Generally substantially more likely; for good reason many people only use "evidence" to mean "reasonably strong evidence."
Finally (again, as also mentioned by others), anthrax is not the important comparison here, it’s the acquisition or engineering of other highly transmissible agents that can cause a pandemic from a single (or at least, single digit) transmission event.
At least one paper that I mention specifically gives anthrax as an example of the kind of thing that LLMs could help with, and I've seen the example used in other places. I think if people bring it up as a danger it's ok for me to use it as a comparison.
LLMs are useful isn’t just because they’re information regurgitators, but because they’re basically cheap domain experts. The most capable LLMs (like Claude and GPT4) can ~basically already be used like a tutor to explain complex scientific concepts, including the nuances of experimental design or reverse genetics or data analysis.
I'm somewhat dubious that a tutor to specifically help explain how to make a plague is going to be that much more use than a tutor to explain biotech generally. Like, the reason that this is called "dual-use" is that for every bad application there's an innocuous application.
So, if the proposal is to ban open source LLMs because they can explain the bad applications of the in-itself innocuous thing -- I just think that's unlikely to matter? If you're unable to rephrase a question in an innocuous way to some LLM, you probably aren't gonna make a bioweapon even with the LLMs help, no disrespect intended to the stupid terrorists among us.
It's kinda hard for me to picture a world where the delta in difficulty in making a biological weapon between (LLM explains biotech) and (LLM explains weapon biotech) is in any way a critical point along the biological weapons creation chain. Is that the world we think we live in? Is this the specific point you're critiquing?
If the proposal is to ban all explanation of biotechnology from LLMs and to ensure it can only be taught by humans to humans, well, I mean, I think that's a different matter, and I could address the pros and cons, but I think you should be clear about that being the actual proposal.
For instance, the post says that “if open source AI accelerated the cure for several forms of cancer, then even a hundred such [Anthrax attacks] could easily be worth it”. This is confusing for a few different reasons: first, it doesn’t seem like open-source LLMs can currently do much to accelerate cancer cures, so I’m assuming this is forecasting into the future. But then why not do the same for bioweapons capabilities?
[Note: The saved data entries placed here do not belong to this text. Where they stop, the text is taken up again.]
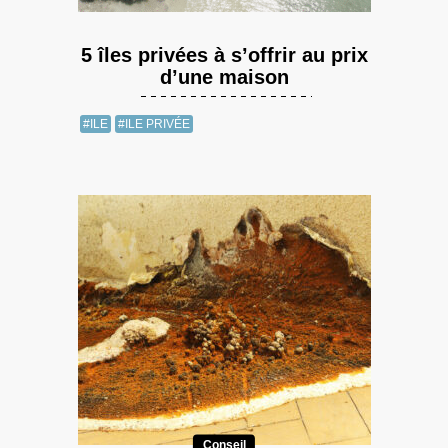
5 îles privées à s’offrir au prix
d’une maison
#ILE
#ILE PRIVÉE
Conseil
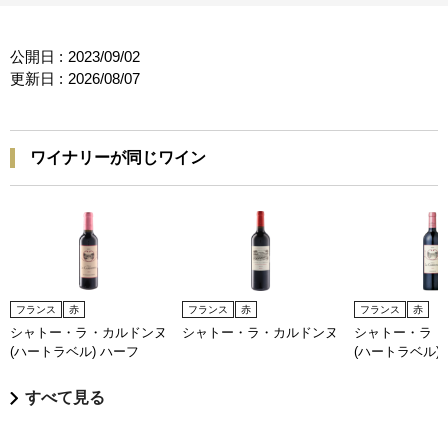
公開日 :
2023/09/02
更新日 :
2026/08/07
ワイナリーが同じワイン
フランス
赤
フランス
赤
フランス
赤
シャトー・ラ・カルドンヌ
シャトー・ラ・カルドンヌ
シャトー・ラ・
(ハートラベル) ハーフ
(ハートラベル)
すべて見る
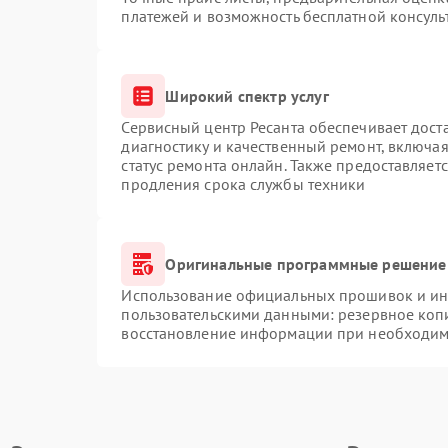
платежей и возможность бесплатной консуль
Широкий спектр услуг
Сервисный центр Ресанта обеспечивает доста
диагностику и качественный ремонт, включая
статус ремонта онлайн. Также предоставляет
продления срока службы техники
Оригинальные программные решение 
Использование официальных прошивок и инс
пользовательскими данными: резервное коп
восстановление информации при необходим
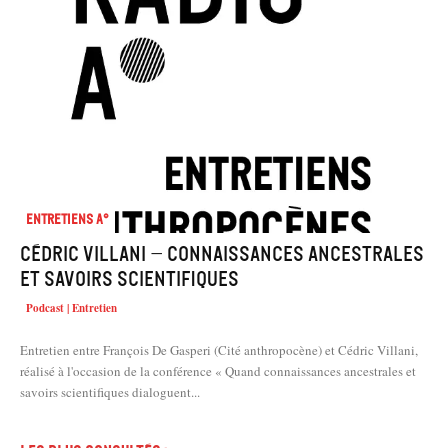
Entretiens A°
Cédric Villani – Connaissances ancestrales
et savoirs scientifiques
Podcast | Entretien
Entretien entre François De Gasperi (Cité anthropocène) et Cédric Villani,
réalisé à l'occasion de la conférence « Quand connaissances ancestrales et
savoirs scientifiques dialoguent...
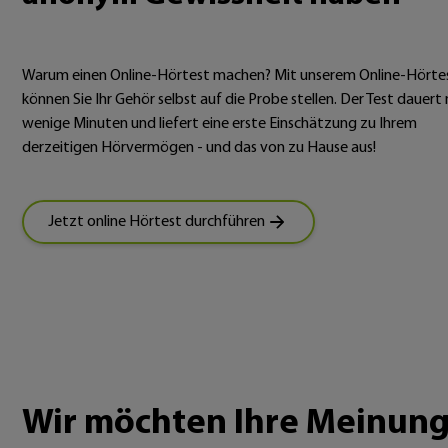
Warum einen Online-Hörtest machen? Mit unserem Online-Hörte
können Sie Ihr Gehör selbst auf die Probe stellen. Der Test dauert 
wenige Minuten und liefert eine erste Einschätzung zu Ihrem
derzeitigen Hörvermögen - und das von zu Hause aus!
Jetzt online Hörtest durchführen
Wir möchten Ihre Meinun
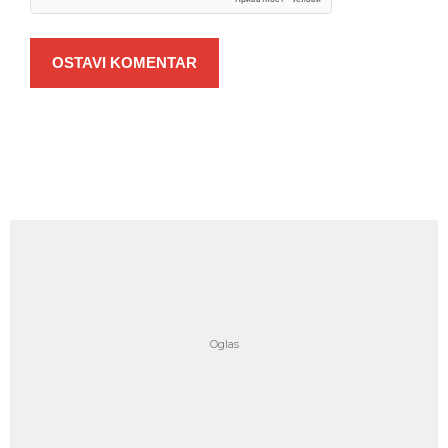
OSTAVI KOMENTAR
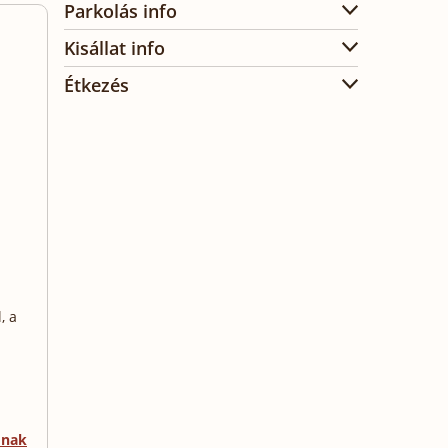
Parkolás info
Kisállat info
Étkezés
, a
mnak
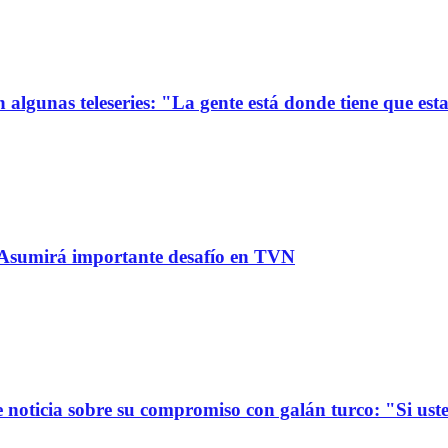
 algunas teleseries: "La gente está donde tiene que est
: Asumirá importante desafío en TVN
oticia sobre su compromiso con galán turco: "Si usted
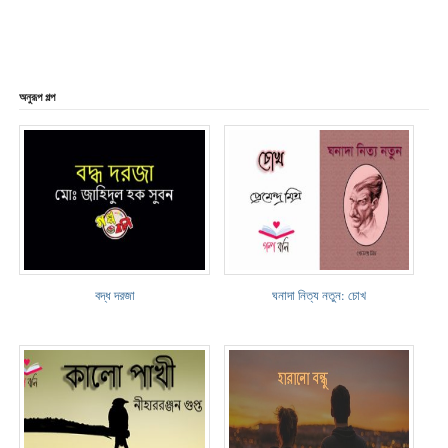
অনুরূপ গল্প
বদ্ধ দরজা
ঘনাদা নিত্য নতুন: চোখ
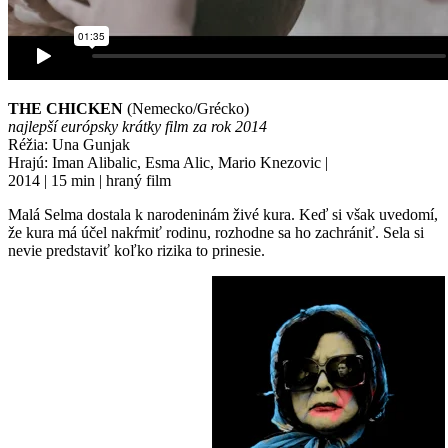
THE CHICKEN
(Nemecko/Grécko)
najlepší európsky krátky film za rok 2014
Réžia: Una Gunjak
Hrajú: Iman Alibalic, Esma Alic, Mario Knezovic |
2014 | 15 min | hraný film
Malá Selma dostala k narodeninám živé kura. Keď si však uvedomí,
že kura má účel nakŕmiť rodinu, rozhodne sa ho zachrániť. Sela si
nevie predstaviť koľko rizika to prinesie.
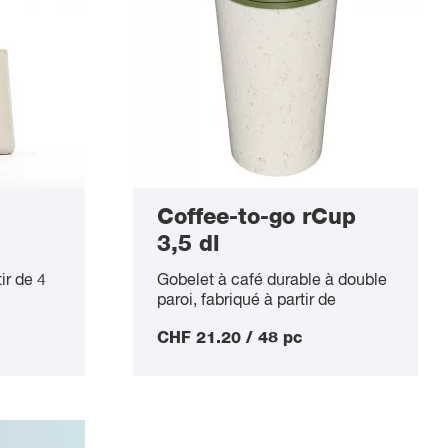
Coffee-to-go rCup
3,5 dl
ir de 4
Gobelet à café durable à double
paroi, fabriqué à partir de
gobelets à café jetables
CHF 21.20 / 48 pc
recyclés, avec fermeture à vis
anti-fuite à 360 degrés
(capuchon One-Hand-Click),
résistant au lave-vaisselle,
contenance 3,4 dl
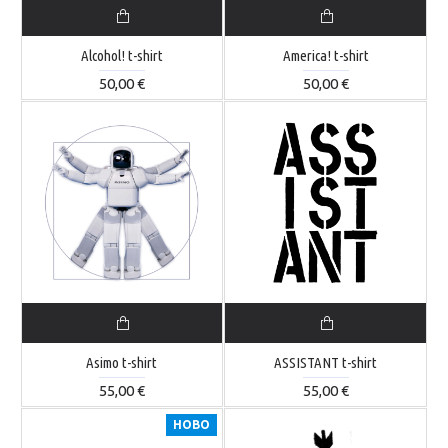
Alcohol! t-shirt
America! t-shirt
50,00 €
50,00 €
Asimo t-shirt
ASSISTANT t-shirt
55,00 €
55,00 €
НОВО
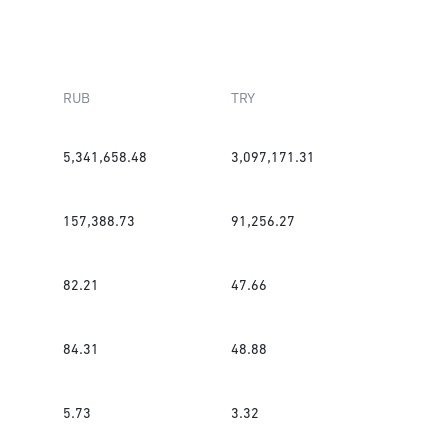
RUB
TRY
5,341,658.48
3,097,171.31
157,388.73
91,256.27
82.21
47.66
84.31
48.88
5.73
3.32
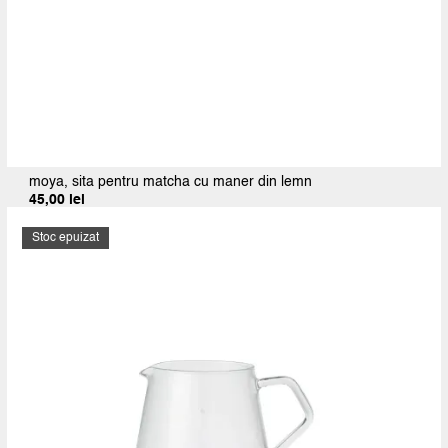
moya, sita pentru matcha cu maner din lemn
45,00
lei
Stoc epuizat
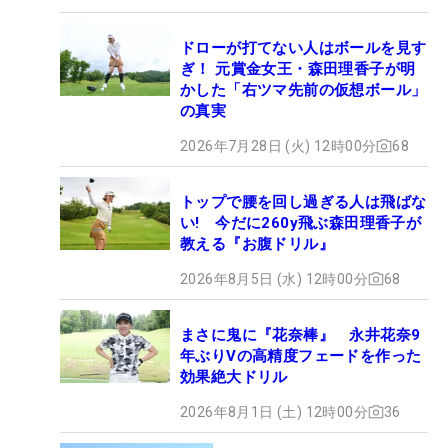
ドローが打てない人はボールを見す
ぎ！ 元賞金女王・森田理香子が明
かした「右ツマ先前の仮想ボール」
の真実
2026年7月28日 (火) 12時00分
68
トップで腰を回し過ぎる人は飛ばな
い! 今だに260y飛ぶ森田理香子が
教える『お腹ドリル』
2026年8月5日 (水) 12時00分
68
まさに鬼に『花奈棒』 永井花奈9
年ぶりVの高精度フェードを作った
効果絶大ドリル
2026年8月1日 (土) 12時00分
36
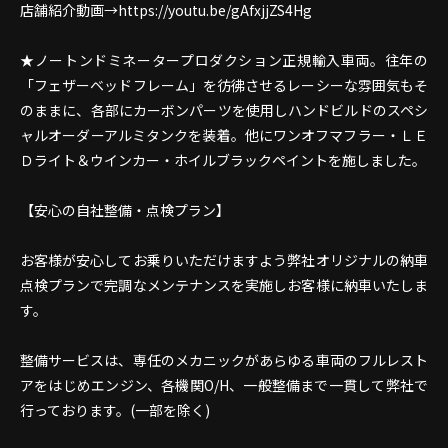
店舗紹介動画→https://youtu.be/gAfxjjZS4Hg
★ノートンドミネータープロダクション正規輸入車両。往年の
「フェザーベッドフレーム」を彷彿させるレーシーな雰囲気もそ
のままに、各部にカーボンパーツを使用しハンドビルドのスペシ
ャルオーダーアルミタンクを装着。他にワンオフマフラー・ＬＥ
Ｄライト＆ウインカー・ホイルブラックペイントを施しました。
【安心の自社整備・点検プラン】
お客様が安心してお乗りいただけますよう弊社オリジナルの納車
点検プランで完調なメンテナンスを実施しお客様に納車いたしま
す。
整備サービスは、専任のメカニックがあらゆる車両のフルレスト
アをはじめエンジン、各機関O/H、一般整備まで一貫して弊社で
行っております。(一部を除く)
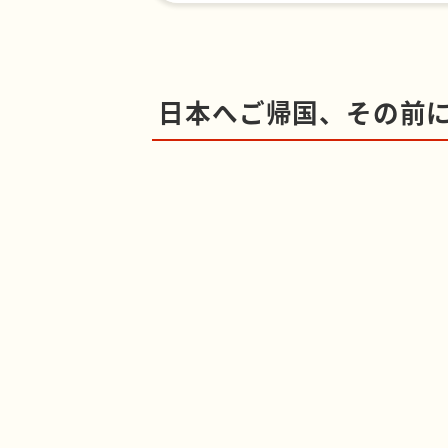
日本へご帰国、その前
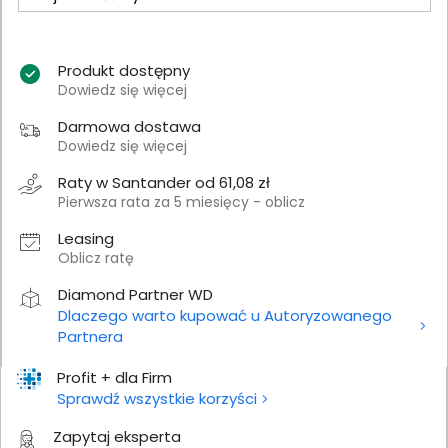
Produkt dostępny
Dowiedz się więcej
Darmowa dostawa
Dowiedz się więcej
Raty w Santander od 61,08 zł
Pierwsza rata za 5 miesięcy - oblicz
Leasing
Oblicz ratę
Diamond Partner WD
Dlaczego warto kupować u Autoryzowanego
Partnera
Profit + dla Firm
Sprawdź wszystkie korzyści
Zapytaj eksperta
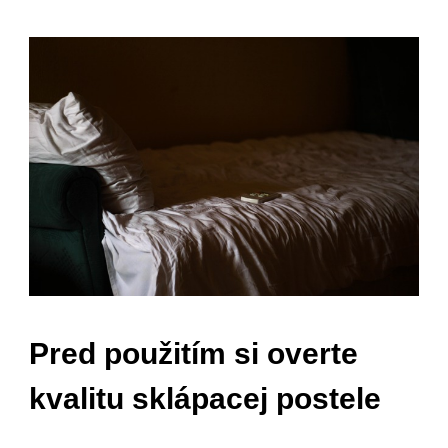
Pred použitím si overte
kvalitu sklápacej postele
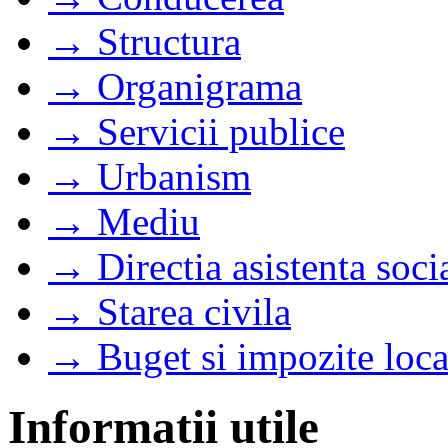
→ Structura
→ Organigrama
→ Servicii publice
→ Urbanism
→ Mediu
→ Directia asistenta soci
→ Starea civila
→ Buget si impozite loca
Informatii utile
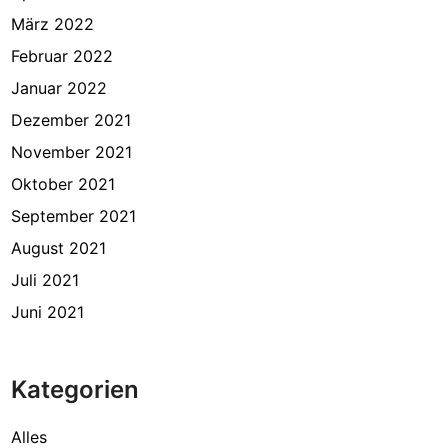
März 2022
Februar 2022
Januar 2022
Dezember 2021
November 2021
Oktober 2021
September 2021
August 2021
Juli 2021
Juni 2021
Kategorien
Alles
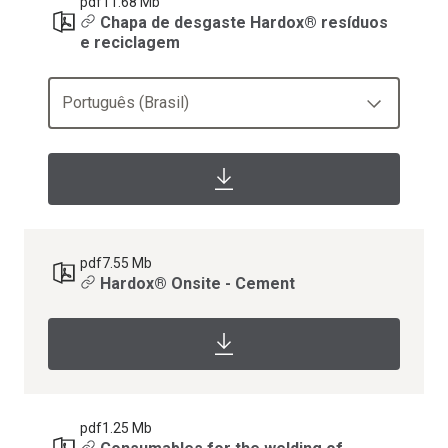
pdf
11.68 Mb
Chapa de desgaste Hardox® resíduos
e reciclagem
Português (Brasil)
pdf
7.55 Mb
Hardox® Onsite - Cement
pdf
1.25 Mb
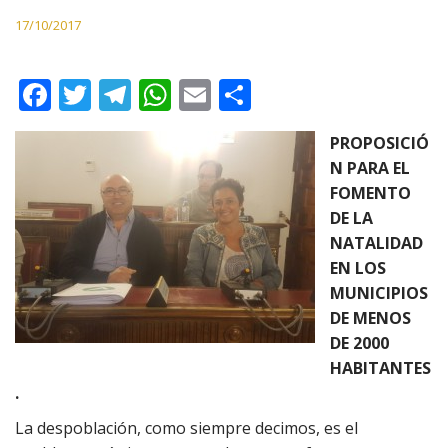
17/10/2017
F
T
T
W
E
C
ac
w
el
h
m
o
PROPOSICIÓ
e
itt
e
at
ai
m
N
PARA EL
b
er
gr
s
l
p
FOMENTO
o
a
A
ar
DE LA
NATALIDAD
o
m
p
ti
EN LOS
k
p
r
MUNICIPIOS
DE MENOS
DE 2000
HABITANTES
.
La despoblación, como siempre decimos, es el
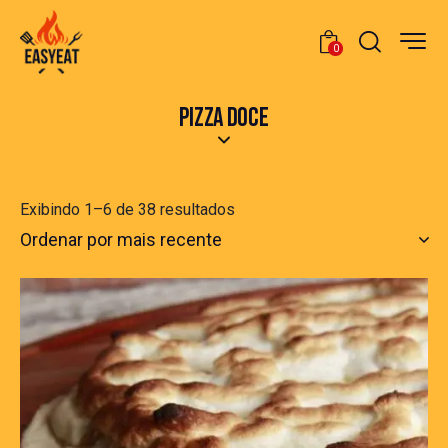
0
PIZZA DOCE
Exibindo 1–6 de 38 resultados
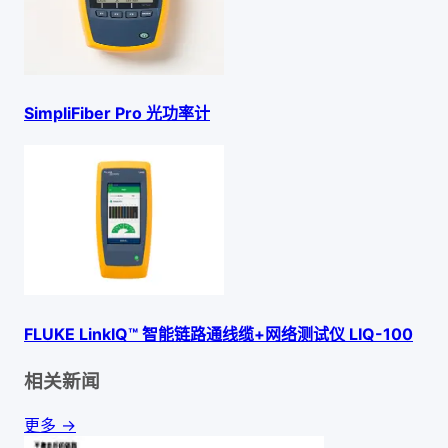
SimpliFiber Pro 光功率计
FLUKE LinkIQ™ 智能链路通线缆+网络测试仪 LIQ-100
相关新闻
更多 →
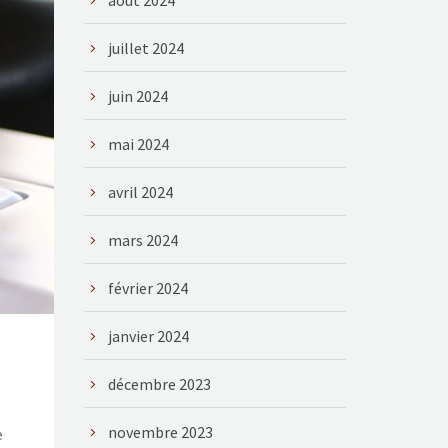
août 2024
juillet 2024
juin 2024
mai 2024
avril 2024
mars 2024
février 2024
janvier 2024
décembre 2023
novembre 2023
e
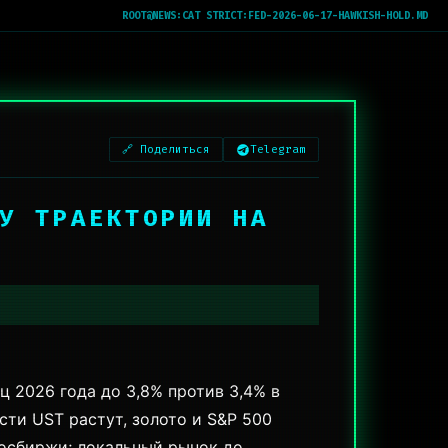
ROOT@NEWS:
CAT STRICT:FED-2026-06-17-HAWKISH-HOLD.MD
🔗 Поделиться
Telegram
НУ ТРАЕКТОРИИ НА
ц 2026 года до 3,8% против 3,4% в
сти UST растут, золото и S&P 500
осбиржи; локальный рынок до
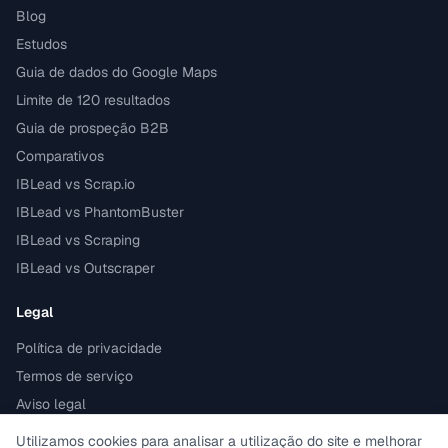
Blog
Estudos
Guia de dados do Google Maps
Limite de 120 resultados
Guia de prospeção B2B
Comparativos
IBLead vs Scrap.io
IBLead vs PhantomBuster
IBLead vs Scraping
IBLead vs Outscraper
Legal
Política de privacidade
Termos de serviço
Aviso legal
Conforme ao RGPD
Utilizamos cookies para analisar a utilização do site e melhorar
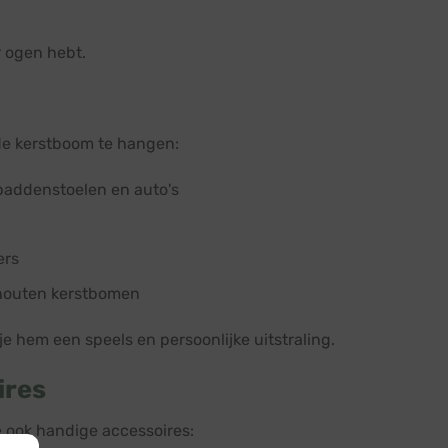
r ogen hebt.
 de kerstboom te hangen:
paddenstoelen en auto's
ers
r houten kerstbomen
e hem een speels en persoonlijke uitstraling.
ires
 ook handige accessoires:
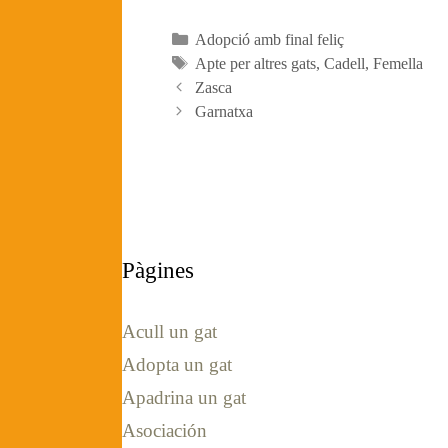
Categories
Adopció amb final feliç
Etiquetes
Apte per altres gats
,
Cadell
,
Femella
Zasca
Garnatxa
Pàgines
Acull un gat
Adopta un gat
Apadrina un gat
Asociación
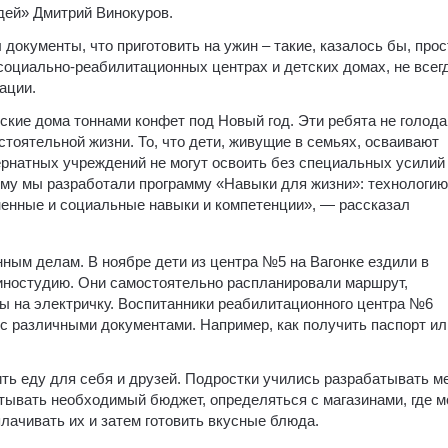
дей» Дмитрий Винокуров.
л документы, что приготовить на ужин – такие, казалось бы, про
 социально-реабилитационных центрах и детских домах, не всег
ации.
ские дома тоннами конфет под Новый год. Эти ребята не голода
стоятельной жизни. То, что дети, живущие в семьях, осваивают
ернатных учреждений не могут освоить без специальных усилий
ому мы разработали программу «Навыки для жизни»: технологию
енные и социальные навыки и компетенции», — рассказал
ным делам. В ноябре дети из центра №5 на Вагонке ездили в
иностудию. Они самостоятельно распланировали маршрут,
ты на электричку. Воспитанники реабилитационного центра №6
с различными документами. Например, как получить паспорт ил
ить еду для себя и друзей. Подростки учились разрабатывать м
итывать необходимый бюджет, определяться с магазинами, где 
плачивать их и затем готовить вкусные блюда.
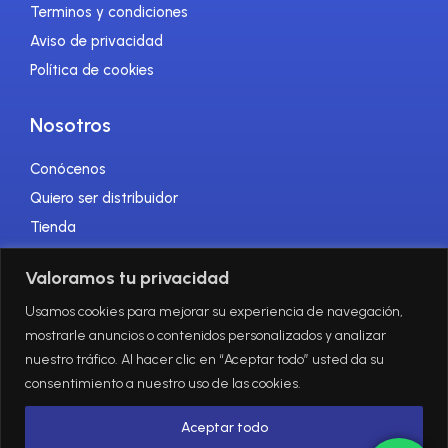
Terminos y condiciones
Aviso de privacidad
Política de cookies
Nosotros
Conócenos
Quiero ser distribuidor
Tienda
Blog
Valoramos tu privacidad
Contacto
Usamos cookies para mejorar su experiencia de navegación,
mostrarle anuncios o contenidos personalizados y analizar
Redes sociales
nuestro tráfico. Al hacer clic en “Aceptar todo” usted da su
consentimiento a nuestro uso de las cookies.
Aceptar todo
Suscríbete a nuestro newsletter:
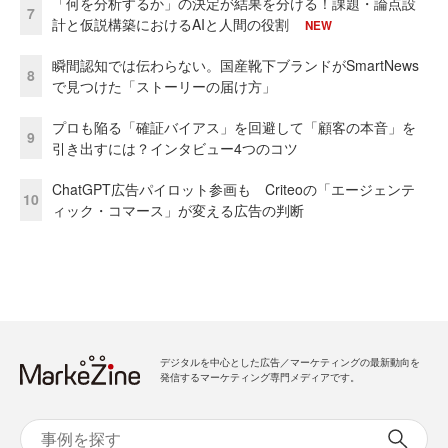
「何を分析するか」の決定が結果を分ける！課題・論点設
7
計と仮説構築におけるAIと人間の役割
NEW
瞬間認知では伝わらない。国産靴下ブランドがSmartNews
8
で見つけた「ストーリーの届け方」
プロも陥る「確証バイアス」を回避して「顧客の本音」を
9
引き出すには？インタビュー4つのコツ
ChatGPT広告パイロット参画も Criteoの「エージェンテ
10
ィック・コマース」が変える広告の判断
デジタルを中心とした広告／マーケティングの最新動向を
発信するマーケティング専門メディアです。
This makes sense as a critique: I do think that actual biotech-specific models are much, much more likely to be used for biotech research than LLMs.
I also think that there's a chance that LLMs could speed up lab work, but in a pretty generic way like Excel speeds up lab work -- this would probably be good overall, because increasing the speed of lab work by 40% and terrorist lab work by 40% seems like a reasonably good thing for the world overall. I overall mostly don't expect big breakthroughs to come from LLMs.
The quote from Schmidhuber literally says nothing about human extinction being good.
I'm disappointed that Critch glosses it that way, because in the past he has been leveler-headed than many, but he's wrong.
The quote is:
Humans not being the "last stepping stone" towards greater complexity does not imply that we'll go extinct. I'd be happy to live in a world where there are things more complex than humans. Like it's not a weird interpretation at all -- "AI will be more complex than humans" or "Humans are not the final form of complexity in the universe" simply says nothing at all about "humans will go extinct."
You could spin it into that meaning if you tried really hard. But -- for instance-- the statement could also be about how AI will do science better than humans in the future, which was (astonishingly) the substance of the talk in which this statement took place, and also what Schmidhuber has been on about for years, so it probably is what he's actually talking about.
I note that you say, in your section on tribalism.
It would be great if people were a tad more hesitant to accuse others of wanting omnicide.